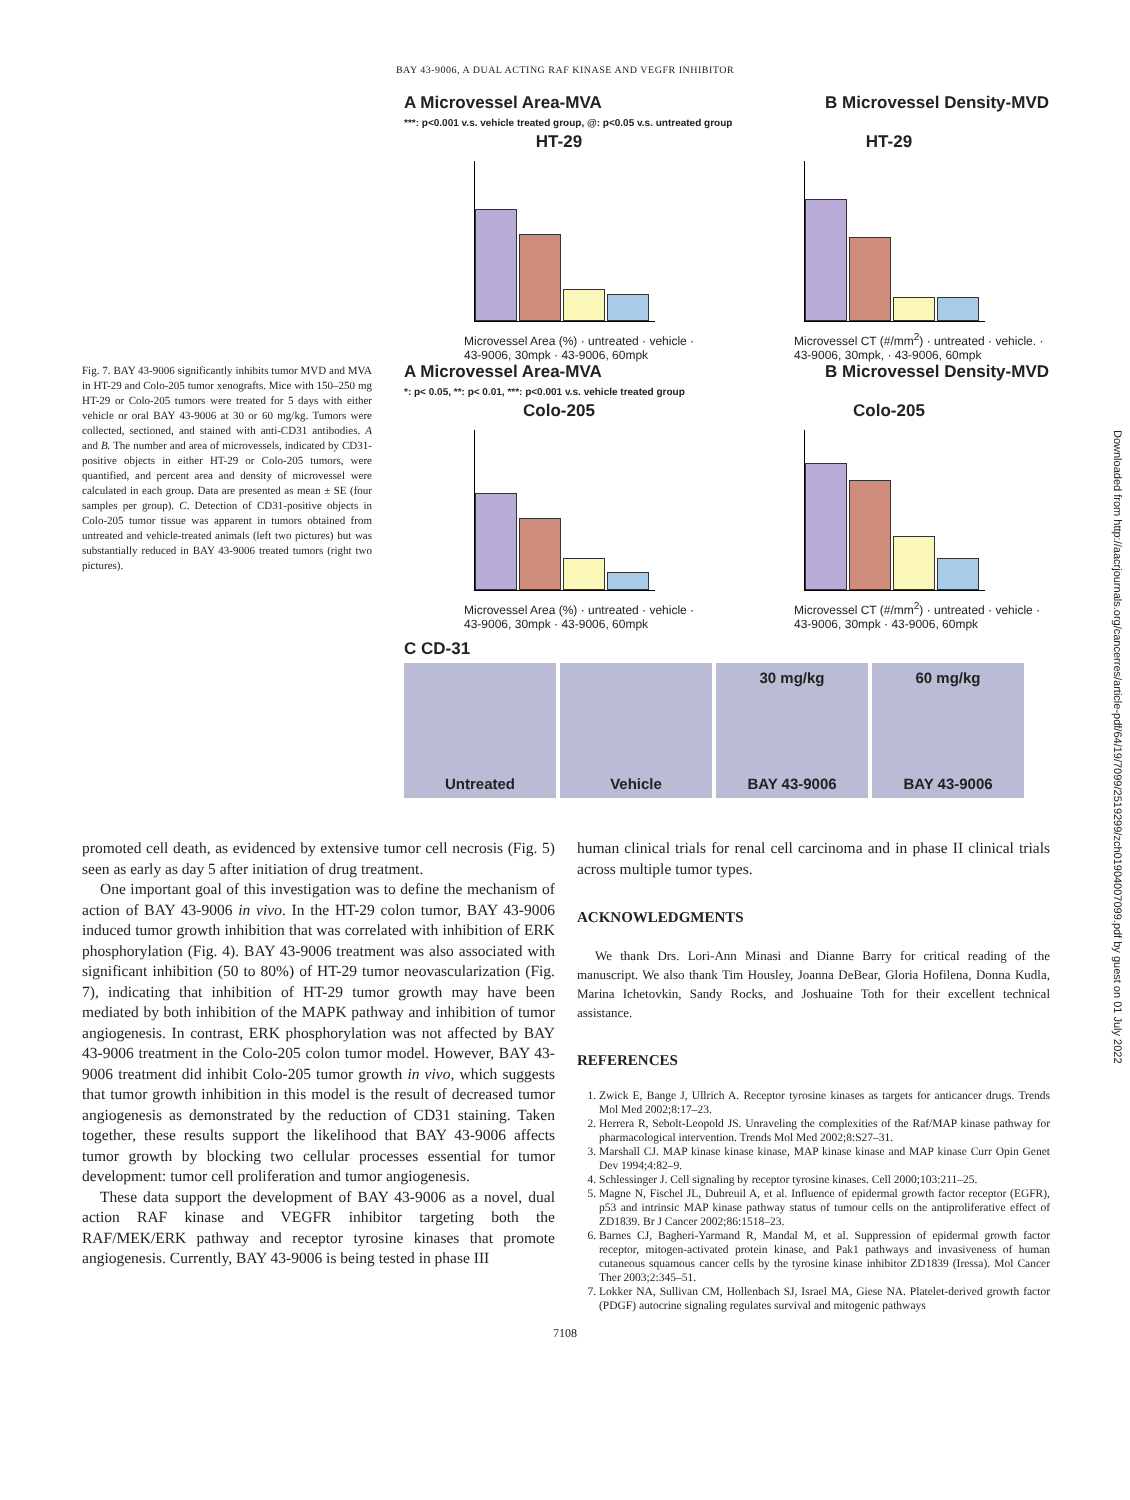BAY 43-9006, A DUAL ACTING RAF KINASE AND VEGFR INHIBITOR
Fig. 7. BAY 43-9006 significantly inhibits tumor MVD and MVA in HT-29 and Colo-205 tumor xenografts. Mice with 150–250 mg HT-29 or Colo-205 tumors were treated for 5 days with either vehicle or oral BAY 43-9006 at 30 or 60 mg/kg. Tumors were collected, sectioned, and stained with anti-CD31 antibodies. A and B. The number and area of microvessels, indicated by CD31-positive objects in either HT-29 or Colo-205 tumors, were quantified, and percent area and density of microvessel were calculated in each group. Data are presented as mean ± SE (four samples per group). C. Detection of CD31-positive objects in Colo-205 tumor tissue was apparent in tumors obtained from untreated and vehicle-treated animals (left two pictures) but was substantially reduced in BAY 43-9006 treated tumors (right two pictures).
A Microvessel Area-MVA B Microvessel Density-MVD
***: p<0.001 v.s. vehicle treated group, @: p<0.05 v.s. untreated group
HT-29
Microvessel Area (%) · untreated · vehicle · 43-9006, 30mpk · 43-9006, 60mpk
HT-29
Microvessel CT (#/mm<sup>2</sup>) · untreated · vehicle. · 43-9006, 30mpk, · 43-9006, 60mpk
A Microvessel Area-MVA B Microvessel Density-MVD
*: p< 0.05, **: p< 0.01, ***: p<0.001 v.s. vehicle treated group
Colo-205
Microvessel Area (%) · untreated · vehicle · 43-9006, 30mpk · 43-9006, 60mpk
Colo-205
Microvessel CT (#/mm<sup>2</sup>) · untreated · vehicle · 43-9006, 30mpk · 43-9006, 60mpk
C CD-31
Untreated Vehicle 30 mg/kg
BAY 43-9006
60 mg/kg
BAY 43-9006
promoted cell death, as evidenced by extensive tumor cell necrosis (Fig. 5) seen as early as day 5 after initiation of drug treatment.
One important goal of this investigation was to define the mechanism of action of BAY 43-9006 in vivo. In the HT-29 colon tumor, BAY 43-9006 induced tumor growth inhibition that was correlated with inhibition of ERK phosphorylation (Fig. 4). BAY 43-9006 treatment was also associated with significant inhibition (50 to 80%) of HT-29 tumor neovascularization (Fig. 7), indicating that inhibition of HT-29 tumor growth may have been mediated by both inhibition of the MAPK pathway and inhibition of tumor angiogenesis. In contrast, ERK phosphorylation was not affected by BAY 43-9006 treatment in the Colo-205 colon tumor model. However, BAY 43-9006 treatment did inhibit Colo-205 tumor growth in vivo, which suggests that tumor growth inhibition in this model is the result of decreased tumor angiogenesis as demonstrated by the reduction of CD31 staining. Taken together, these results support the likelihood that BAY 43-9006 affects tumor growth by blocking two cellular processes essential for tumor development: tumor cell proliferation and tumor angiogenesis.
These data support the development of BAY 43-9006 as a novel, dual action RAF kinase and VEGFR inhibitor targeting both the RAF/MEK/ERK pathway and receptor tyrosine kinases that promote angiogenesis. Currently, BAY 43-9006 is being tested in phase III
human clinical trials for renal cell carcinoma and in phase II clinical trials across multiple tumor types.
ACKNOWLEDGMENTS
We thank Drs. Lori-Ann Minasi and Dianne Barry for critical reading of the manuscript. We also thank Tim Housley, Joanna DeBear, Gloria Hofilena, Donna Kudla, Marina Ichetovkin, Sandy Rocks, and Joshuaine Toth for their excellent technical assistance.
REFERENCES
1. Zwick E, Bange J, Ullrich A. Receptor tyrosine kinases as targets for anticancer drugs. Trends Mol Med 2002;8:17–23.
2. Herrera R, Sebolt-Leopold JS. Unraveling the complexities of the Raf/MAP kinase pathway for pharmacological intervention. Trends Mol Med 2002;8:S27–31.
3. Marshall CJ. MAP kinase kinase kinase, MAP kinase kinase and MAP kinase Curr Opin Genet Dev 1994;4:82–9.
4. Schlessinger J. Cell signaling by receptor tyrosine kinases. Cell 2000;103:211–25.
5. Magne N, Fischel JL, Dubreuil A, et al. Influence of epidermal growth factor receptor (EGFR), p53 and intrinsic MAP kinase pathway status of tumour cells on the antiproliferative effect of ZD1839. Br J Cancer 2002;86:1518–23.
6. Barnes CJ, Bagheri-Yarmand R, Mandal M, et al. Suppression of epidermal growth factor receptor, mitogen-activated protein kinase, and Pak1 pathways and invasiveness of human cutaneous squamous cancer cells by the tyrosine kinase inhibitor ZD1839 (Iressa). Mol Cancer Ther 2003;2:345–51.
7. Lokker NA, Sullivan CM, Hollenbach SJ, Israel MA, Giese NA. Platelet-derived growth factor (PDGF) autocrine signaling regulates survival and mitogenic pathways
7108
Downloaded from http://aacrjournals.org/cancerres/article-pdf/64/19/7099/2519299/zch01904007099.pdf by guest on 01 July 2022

····················

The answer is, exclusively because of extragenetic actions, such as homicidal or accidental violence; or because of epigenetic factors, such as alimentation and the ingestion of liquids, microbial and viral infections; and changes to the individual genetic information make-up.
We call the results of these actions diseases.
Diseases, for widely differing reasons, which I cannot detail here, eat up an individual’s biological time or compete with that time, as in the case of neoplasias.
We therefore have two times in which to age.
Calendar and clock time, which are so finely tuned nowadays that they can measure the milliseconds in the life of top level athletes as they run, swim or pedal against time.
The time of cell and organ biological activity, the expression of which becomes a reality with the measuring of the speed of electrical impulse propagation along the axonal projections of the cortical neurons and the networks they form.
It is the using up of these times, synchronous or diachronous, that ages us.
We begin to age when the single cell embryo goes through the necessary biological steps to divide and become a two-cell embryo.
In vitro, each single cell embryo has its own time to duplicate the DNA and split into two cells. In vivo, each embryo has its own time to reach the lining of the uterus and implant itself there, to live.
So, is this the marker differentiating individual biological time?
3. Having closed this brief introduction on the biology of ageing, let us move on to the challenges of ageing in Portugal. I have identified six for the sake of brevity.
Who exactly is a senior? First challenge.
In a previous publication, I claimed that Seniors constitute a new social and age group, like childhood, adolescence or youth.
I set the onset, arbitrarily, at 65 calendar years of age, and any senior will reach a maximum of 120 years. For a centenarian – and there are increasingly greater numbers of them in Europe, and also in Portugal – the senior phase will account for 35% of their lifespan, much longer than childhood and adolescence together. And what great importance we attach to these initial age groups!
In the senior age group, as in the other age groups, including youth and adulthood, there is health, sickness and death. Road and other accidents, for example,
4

····················

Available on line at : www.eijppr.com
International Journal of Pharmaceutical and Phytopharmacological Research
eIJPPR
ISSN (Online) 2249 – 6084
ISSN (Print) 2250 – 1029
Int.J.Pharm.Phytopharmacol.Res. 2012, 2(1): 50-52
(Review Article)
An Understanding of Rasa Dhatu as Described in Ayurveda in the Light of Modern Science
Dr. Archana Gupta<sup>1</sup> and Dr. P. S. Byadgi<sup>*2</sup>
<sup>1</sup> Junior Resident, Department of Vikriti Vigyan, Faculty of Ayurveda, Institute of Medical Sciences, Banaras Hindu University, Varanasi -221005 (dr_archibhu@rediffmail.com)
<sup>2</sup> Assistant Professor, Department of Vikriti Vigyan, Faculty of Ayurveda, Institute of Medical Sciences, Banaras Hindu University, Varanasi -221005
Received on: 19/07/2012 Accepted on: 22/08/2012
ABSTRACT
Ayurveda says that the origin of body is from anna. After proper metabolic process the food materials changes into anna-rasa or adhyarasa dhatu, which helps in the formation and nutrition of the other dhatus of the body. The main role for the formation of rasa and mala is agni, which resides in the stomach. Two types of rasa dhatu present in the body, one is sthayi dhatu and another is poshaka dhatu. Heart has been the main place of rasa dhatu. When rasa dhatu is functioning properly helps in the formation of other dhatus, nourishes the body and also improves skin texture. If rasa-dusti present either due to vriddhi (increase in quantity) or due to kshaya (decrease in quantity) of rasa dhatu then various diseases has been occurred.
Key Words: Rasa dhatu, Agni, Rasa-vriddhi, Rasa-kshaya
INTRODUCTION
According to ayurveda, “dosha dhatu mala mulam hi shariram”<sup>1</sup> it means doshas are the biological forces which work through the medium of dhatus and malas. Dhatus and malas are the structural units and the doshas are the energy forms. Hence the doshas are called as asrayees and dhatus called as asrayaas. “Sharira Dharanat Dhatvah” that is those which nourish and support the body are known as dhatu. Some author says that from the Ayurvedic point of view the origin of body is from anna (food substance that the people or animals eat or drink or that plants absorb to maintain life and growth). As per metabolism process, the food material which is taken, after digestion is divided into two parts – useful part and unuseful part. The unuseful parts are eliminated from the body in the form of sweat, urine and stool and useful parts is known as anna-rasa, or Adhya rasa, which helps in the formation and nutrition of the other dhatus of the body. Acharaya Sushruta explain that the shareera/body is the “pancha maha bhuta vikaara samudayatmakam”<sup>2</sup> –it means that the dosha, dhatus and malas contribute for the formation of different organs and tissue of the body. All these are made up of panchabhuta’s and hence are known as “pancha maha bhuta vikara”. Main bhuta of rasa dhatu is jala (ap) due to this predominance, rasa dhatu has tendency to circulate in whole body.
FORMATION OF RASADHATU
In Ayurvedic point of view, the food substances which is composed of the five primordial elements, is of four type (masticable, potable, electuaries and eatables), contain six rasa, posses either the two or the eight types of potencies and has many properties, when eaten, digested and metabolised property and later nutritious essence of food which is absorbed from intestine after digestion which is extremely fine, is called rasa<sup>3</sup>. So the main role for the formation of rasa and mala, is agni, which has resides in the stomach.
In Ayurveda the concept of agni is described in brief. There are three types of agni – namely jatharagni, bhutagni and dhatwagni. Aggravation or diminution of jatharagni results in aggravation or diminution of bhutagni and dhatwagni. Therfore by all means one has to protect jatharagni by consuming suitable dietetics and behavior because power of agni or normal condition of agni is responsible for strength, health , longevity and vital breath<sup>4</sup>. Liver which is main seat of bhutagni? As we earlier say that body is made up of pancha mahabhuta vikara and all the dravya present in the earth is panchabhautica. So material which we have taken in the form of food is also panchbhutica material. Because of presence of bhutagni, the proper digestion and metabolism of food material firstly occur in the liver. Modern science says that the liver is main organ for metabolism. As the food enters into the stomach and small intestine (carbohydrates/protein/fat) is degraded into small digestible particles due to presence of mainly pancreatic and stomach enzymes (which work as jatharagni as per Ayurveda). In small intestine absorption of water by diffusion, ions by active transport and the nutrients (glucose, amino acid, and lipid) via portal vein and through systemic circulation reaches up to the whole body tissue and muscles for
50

····················

Task prompt: Will you return exactly the lines above from the one with "4. Schlessinger J." down to the one with "5. Magne N, Fischel", counting both as part of the range?

Reply:
4. Schlessinger J. Cell signaling by receptor tyrosine kinases. Cell 2000;103:211–25.
5. Magne N, Fischel JL, Dubreuil A, et al. Influence of epidermal growth factor receptor (EGFR), p53 and intrinsic MAP kinase pathway status of tumour cells on the antiproliferative effect of ZD1839. Br J Cancer 2002;86:1518–23.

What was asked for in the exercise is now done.